Did you reject the July 6th update, but it was installed anyway? Shouldn’t rejected updates be blocked from being installed?
Apparently hijacking previously benign addons is common. “A company is going around buying abandoned Chrome extensions from their original developers and converting these add-ons into adware” per https://www.bleepingcomputer.com/news/security/-particle-chrome-extension-sold-to-new-dev-who-immediately-turns-it-into-adware/:
Thanks!
I don’t think an extension can update to a nonexistent version, but unless a block is deployed, it won’t be disabled or rolled back, either. Extensions have to be nominated for blocking through a separate process from review.
Version 2.3.1.0 · July 5, 2018 had a feature to “ask for feedback” every 7 days. That included opening the lzpv4rsmat(dot)com
Currently that does not result in automatic rejection and it is left to users to decided if the monetization system deployed by an add-on is desirable or not.
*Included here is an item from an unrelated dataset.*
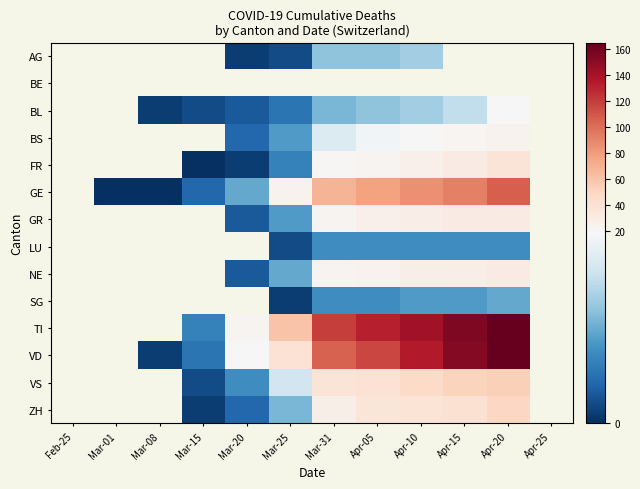

The GE series shows 164.8 at Apr-20. True or false?

False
Version 2.3.2 · July 13, 2018 had more serious issues and was rejected the same day. Developer deleted his/her account after that.
Once all version of an add-on are rejected, the add-on will no longer update but it remains on users computers. If an add-on is blocked for serious issues (a totally different process by Admin) then it will be disabled on users’ Firefox as well.
1 Like
Reported: 14 years ago
The problem with this approach is that it’s extremely time-consuming for a user to determine which add-on is opening the new tab. There should be an easier way than process of elimination to detect monetization systems that are added in an update, especially when they can open tabs intermittently rather than when the add-on is actually used.
What’s the best way to submit this concern, since it’s not bug per se?